In this case, I did confirm that the stored objects are identical at least.

It is clear in your case that some responses are coming from S3 and some from B2 which leads to the ETag mismatch. Due to how our caches are populated there is a time where objects (or segments of objects) may be pulled from S3 before B2 has the object.

It doesn't appear that there is any header which carries a common value we could use to ensure consistency of ETag across resources.

Should we just stop serving the header to avoid confusion?

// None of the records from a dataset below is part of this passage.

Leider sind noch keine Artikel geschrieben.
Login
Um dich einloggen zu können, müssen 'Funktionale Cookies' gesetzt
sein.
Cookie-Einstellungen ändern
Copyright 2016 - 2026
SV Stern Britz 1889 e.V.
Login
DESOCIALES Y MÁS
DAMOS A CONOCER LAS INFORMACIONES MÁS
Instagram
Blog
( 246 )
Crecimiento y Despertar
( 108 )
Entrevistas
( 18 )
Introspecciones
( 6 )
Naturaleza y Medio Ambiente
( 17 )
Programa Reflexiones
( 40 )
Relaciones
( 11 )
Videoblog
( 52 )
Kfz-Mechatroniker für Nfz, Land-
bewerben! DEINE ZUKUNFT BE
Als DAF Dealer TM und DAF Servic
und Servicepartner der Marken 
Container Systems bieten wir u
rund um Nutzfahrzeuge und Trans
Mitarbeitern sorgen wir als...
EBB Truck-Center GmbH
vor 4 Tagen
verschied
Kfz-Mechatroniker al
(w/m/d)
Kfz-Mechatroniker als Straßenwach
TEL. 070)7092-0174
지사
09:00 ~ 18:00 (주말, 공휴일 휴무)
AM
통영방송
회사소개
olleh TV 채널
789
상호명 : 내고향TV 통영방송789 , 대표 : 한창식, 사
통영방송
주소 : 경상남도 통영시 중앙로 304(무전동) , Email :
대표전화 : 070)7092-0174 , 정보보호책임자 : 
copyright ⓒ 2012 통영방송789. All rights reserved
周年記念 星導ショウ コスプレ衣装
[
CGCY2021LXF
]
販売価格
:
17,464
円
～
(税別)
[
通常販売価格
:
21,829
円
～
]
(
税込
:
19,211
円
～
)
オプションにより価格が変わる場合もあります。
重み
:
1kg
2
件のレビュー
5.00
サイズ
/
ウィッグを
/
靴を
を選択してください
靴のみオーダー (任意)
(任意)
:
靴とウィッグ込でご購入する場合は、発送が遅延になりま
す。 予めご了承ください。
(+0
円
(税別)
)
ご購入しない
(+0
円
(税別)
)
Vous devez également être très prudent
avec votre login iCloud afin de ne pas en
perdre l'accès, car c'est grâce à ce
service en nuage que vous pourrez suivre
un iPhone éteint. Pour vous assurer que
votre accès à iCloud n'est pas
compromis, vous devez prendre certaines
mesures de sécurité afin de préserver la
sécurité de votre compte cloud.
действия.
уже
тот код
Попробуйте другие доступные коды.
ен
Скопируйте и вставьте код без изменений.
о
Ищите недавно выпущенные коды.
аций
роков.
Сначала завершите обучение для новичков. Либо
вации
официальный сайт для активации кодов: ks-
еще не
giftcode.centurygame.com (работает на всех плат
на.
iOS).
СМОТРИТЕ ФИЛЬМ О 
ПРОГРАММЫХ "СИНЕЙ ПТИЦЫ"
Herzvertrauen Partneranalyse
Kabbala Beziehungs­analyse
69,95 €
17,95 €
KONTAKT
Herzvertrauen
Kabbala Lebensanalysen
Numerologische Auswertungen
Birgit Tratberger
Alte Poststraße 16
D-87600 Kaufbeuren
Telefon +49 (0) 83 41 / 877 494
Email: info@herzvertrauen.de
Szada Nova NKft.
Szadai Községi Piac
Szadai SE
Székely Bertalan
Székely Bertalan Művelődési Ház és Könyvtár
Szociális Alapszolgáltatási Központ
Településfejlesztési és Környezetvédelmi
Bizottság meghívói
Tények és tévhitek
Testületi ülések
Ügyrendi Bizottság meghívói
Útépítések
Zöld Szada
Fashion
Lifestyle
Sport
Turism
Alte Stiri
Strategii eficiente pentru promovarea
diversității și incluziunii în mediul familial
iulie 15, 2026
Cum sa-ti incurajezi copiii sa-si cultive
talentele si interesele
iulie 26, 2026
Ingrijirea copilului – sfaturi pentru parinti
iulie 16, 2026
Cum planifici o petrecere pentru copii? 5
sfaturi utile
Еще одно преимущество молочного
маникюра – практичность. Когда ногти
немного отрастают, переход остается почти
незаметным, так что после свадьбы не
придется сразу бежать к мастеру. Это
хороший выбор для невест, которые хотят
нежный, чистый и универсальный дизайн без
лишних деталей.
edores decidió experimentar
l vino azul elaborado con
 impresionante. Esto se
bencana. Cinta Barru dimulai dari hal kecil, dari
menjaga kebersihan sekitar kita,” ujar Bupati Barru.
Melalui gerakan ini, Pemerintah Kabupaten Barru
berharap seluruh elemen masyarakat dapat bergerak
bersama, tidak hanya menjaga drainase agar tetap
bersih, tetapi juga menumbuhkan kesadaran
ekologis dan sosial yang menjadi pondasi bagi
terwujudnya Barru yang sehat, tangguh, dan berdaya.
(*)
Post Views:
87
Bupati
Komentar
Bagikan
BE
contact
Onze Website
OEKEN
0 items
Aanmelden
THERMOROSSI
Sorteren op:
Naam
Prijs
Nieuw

dstufft commented 7 months ago

I think we can set our own ETag in vcl_fetch, probably right here https://github.com/pypi/infra/blob/main/terraform/file-hosting/vcl/files.vcl#L154

We would just need a value to set that ETag too. We have a hash in the URL we could extract and use, or even sillier:

set beresp.http.ETag = digest.hash_md5(req.url);

Or we could add a value here: https://github.com/pypi/warehouse/blob/main/warehouse/forklift/legacy.py#L1455-L1459 which would be available as beresp.http.x-pypi-whatever (I think? I don't see where the pypi- prefix is being added, but we're referencing it here: https://github.com/pypi/infra/blob/main/terraform/file-hosting/vcl/files.vcl#L589).

dstufft commented 7 months ago

I also think it's fine to remove ETag, we have cache headers that say to cache these responses for effectively forever, so I don't think we should be getting revalidate checks very often.